[Your task]
Look through the records below for the line with "right ankle: (498, 853)" and the line with "left knee: (539, 716)", then return those lines and all lines between, exactly.

[Dataset records]
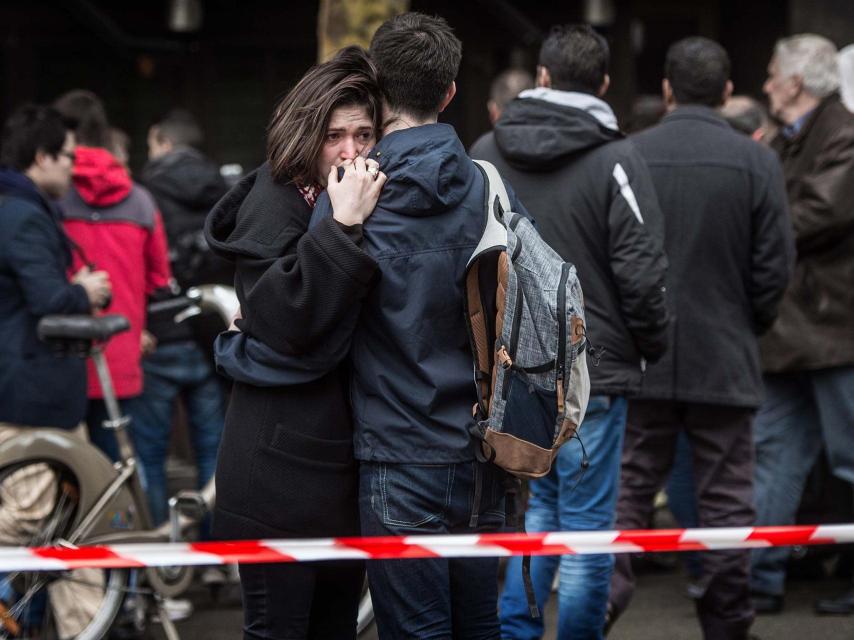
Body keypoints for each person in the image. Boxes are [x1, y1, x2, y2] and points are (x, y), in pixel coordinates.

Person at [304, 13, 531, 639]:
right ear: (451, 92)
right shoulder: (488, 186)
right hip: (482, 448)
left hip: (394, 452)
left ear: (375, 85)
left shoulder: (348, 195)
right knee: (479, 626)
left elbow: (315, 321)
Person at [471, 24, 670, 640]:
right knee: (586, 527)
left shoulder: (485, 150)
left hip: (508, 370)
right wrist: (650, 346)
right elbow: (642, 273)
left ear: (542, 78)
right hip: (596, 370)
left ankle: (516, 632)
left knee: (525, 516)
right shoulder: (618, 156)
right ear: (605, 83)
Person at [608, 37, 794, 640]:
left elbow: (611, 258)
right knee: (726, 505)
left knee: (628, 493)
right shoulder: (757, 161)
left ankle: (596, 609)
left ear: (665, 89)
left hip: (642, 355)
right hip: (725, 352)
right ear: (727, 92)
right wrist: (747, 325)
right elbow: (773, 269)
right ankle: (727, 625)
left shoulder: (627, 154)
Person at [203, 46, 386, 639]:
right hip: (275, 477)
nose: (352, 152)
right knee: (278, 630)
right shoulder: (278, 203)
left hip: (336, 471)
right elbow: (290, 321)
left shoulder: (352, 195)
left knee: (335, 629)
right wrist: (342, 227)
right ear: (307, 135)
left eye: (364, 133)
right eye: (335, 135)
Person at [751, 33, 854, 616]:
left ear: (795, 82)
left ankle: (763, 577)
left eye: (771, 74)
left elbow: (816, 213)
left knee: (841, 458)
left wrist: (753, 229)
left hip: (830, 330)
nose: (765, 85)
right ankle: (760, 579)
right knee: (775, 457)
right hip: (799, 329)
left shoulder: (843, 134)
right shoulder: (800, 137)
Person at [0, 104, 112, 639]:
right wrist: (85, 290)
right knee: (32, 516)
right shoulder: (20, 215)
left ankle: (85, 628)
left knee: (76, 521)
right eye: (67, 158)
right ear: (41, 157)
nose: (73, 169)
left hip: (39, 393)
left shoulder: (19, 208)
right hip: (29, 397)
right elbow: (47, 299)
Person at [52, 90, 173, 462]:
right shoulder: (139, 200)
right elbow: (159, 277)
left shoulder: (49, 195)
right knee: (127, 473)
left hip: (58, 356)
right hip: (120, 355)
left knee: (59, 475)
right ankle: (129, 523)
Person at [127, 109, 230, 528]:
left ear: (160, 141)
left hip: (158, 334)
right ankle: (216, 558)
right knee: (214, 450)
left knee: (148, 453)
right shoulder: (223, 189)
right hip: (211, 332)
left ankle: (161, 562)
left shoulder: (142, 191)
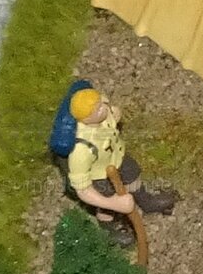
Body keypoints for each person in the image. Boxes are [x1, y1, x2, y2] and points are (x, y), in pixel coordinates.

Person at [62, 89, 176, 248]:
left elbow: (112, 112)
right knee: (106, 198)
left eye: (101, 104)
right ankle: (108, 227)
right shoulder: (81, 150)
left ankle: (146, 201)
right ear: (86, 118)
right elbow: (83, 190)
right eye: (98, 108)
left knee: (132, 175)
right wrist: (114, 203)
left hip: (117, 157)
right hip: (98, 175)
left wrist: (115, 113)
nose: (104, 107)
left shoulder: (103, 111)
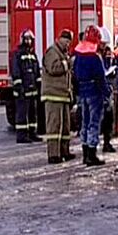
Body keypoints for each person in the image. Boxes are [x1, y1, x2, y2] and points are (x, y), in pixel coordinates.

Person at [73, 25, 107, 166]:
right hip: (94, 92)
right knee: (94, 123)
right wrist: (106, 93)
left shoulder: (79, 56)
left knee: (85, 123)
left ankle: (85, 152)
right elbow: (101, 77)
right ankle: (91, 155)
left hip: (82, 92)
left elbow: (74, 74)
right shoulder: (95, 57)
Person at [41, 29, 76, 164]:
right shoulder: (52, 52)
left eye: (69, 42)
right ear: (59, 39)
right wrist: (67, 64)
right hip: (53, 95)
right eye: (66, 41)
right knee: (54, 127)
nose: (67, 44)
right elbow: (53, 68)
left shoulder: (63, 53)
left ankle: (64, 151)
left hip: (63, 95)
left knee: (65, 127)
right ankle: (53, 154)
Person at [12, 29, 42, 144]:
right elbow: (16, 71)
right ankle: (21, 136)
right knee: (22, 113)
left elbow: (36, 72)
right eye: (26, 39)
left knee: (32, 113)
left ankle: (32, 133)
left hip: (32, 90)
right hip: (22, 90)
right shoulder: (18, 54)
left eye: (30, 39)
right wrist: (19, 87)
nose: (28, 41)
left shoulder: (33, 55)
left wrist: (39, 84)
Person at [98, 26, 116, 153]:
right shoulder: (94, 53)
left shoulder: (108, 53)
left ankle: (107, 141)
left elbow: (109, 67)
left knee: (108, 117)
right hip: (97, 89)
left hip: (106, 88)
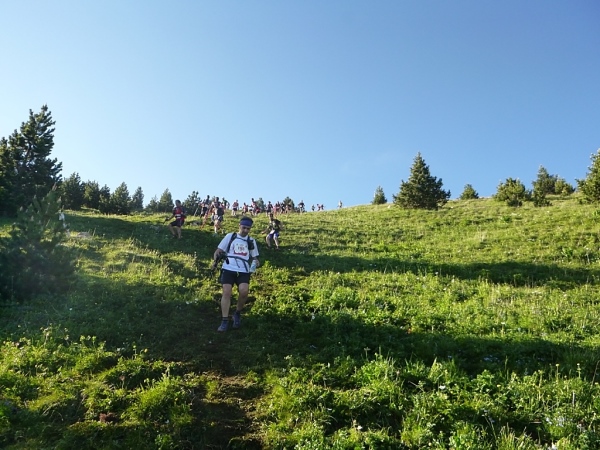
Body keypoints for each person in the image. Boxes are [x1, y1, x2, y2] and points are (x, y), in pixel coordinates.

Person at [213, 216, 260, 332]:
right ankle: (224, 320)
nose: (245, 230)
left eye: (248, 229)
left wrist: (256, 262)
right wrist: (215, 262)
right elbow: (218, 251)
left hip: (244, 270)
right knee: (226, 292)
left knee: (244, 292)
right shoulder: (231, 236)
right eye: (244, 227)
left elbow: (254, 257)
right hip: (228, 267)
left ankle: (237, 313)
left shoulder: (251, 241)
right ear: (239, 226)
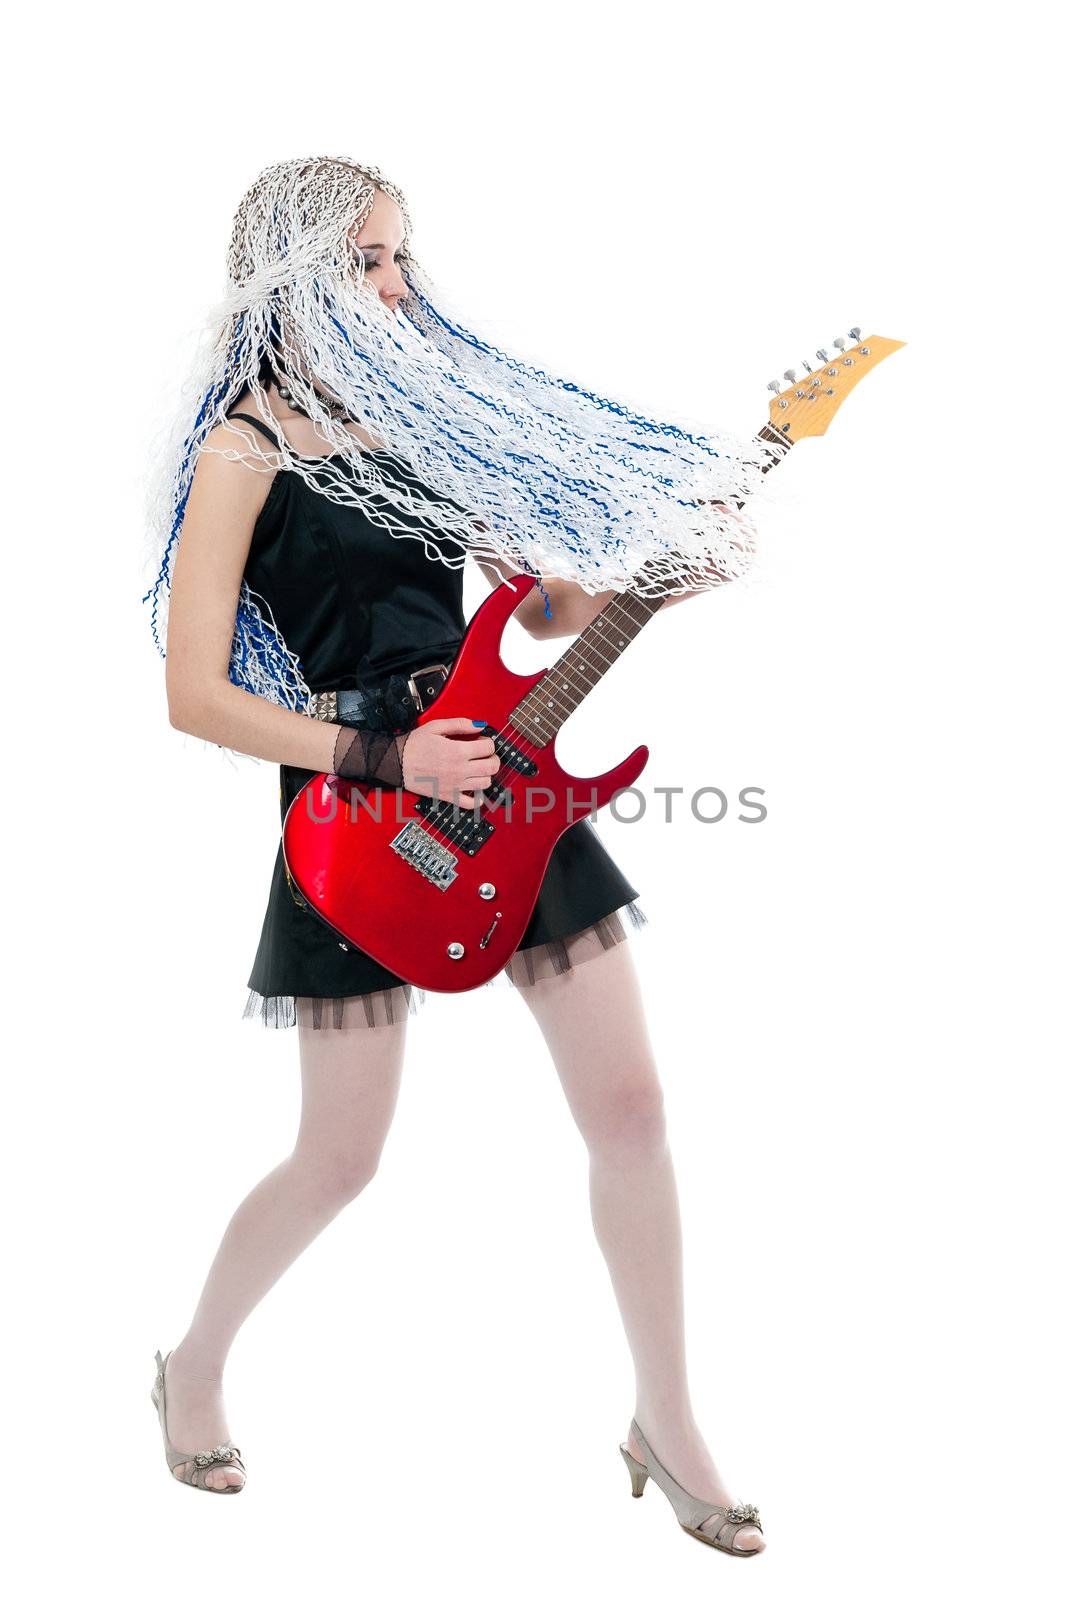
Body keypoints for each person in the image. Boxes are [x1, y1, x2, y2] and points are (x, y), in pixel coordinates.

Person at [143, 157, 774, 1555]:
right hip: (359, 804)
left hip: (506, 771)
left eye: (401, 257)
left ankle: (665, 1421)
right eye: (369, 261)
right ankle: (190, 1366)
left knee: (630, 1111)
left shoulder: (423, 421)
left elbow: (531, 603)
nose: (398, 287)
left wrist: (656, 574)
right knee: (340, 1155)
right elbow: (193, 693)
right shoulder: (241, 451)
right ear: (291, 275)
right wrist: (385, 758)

* * *

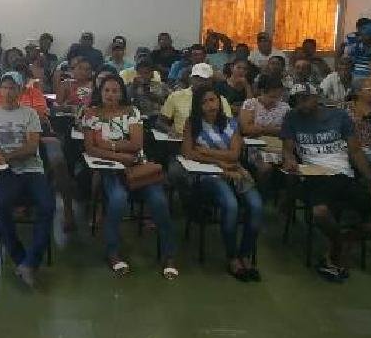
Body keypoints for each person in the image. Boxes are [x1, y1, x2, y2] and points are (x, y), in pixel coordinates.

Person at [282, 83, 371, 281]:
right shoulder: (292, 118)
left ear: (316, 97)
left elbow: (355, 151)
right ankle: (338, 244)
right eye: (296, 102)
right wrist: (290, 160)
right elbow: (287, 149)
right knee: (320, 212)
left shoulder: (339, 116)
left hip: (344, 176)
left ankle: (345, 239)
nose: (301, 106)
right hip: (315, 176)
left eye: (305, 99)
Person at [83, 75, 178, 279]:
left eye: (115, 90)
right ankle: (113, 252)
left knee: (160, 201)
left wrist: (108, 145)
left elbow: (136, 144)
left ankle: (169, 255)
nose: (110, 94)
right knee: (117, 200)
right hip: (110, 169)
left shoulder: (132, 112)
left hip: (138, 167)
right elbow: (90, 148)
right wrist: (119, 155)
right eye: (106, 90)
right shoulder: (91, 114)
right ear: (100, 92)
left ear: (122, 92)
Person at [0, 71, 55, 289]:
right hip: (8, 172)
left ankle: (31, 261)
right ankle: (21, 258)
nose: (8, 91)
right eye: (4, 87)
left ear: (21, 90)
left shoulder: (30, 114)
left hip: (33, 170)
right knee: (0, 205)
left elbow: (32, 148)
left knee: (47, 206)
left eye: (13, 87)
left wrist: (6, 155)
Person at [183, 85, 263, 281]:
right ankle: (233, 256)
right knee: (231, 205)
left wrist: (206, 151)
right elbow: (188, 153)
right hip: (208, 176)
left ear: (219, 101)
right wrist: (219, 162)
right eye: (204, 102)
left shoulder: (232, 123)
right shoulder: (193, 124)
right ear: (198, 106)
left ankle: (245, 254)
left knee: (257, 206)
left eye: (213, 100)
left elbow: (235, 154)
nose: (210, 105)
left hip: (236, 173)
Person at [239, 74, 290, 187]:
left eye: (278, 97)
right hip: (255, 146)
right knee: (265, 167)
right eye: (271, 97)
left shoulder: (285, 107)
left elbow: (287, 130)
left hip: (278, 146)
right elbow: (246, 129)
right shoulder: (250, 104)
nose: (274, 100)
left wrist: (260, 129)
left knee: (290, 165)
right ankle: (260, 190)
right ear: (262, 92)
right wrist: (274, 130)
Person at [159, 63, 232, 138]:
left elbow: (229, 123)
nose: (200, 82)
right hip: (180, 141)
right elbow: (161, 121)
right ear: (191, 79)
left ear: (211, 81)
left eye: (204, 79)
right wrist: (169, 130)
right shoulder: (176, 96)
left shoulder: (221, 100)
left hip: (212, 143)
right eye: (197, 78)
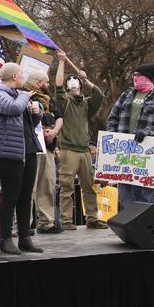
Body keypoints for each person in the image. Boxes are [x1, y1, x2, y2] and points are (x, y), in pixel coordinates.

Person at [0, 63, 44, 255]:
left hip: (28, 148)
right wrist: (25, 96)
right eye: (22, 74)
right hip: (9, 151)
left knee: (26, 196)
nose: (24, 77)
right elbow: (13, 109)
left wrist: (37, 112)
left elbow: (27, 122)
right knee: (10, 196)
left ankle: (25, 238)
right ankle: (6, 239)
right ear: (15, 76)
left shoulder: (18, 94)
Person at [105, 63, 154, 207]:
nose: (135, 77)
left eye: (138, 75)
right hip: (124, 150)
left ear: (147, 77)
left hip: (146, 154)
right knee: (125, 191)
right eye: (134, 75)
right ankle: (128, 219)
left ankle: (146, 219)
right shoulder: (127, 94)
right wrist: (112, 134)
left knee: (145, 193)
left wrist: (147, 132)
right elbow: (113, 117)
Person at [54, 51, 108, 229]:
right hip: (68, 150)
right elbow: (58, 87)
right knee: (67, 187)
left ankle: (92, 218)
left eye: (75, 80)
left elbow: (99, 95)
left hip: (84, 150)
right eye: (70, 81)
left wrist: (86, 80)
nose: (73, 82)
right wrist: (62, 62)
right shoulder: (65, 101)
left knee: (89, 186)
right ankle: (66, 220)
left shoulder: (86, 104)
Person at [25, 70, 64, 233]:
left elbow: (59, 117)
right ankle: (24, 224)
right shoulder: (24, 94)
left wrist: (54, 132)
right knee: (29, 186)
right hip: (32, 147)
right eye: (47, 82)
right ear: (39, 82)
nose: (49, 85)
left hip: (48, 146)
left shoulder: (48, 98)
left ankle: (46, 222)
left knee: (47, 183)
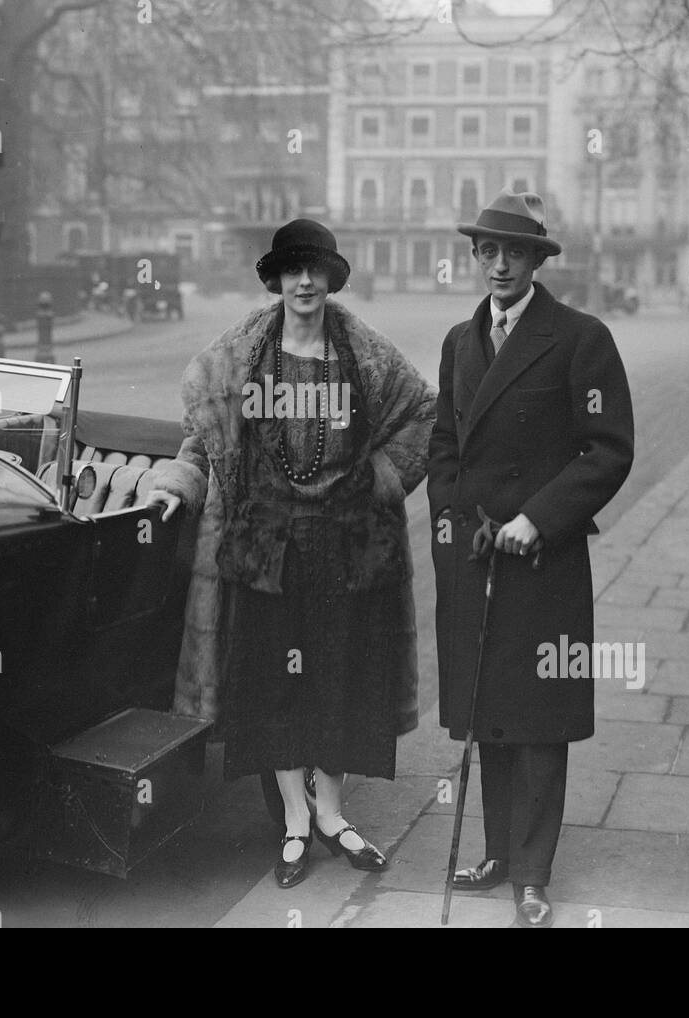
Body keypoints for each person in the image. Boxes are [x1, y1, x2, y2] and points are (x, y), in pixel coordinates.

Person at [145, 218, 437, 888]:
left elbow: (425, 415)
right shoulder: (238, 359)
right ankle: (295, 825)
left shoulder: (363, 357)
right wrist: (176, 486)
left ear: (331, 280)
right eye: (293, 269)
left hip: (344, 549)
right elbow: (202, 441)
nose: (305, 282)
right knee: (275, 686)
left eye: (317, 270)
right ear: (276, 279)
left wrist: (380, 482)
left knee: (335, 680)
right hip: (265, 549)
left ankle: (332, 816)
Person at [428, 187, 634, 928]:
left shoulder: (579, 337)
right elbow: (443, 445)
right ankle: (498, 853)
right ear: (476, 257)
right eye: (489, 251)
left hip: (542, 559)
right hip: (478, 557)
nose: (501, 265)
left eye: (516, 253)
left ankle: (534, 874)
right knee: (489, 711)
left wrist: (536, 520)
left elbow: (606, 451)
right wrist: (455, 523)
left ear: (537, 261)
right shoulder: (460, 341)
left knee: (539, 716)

[Expected output]
right ankle: (498, 853)
right ear: (476, 257)
right eye: (489, 251)
left hip: (542, 559)
right hip: (478, 557)
nose: (501, 265)
left eye: (516, 253)
left ankle: (534, 874)
right knee: (489, 711)
left wrist: (536, 520)
left elbow: (606, 451)
right wrist: (455, 523)
left ear: (537, 261)
right shoulder: (460, 341)
left knee: (539, 716)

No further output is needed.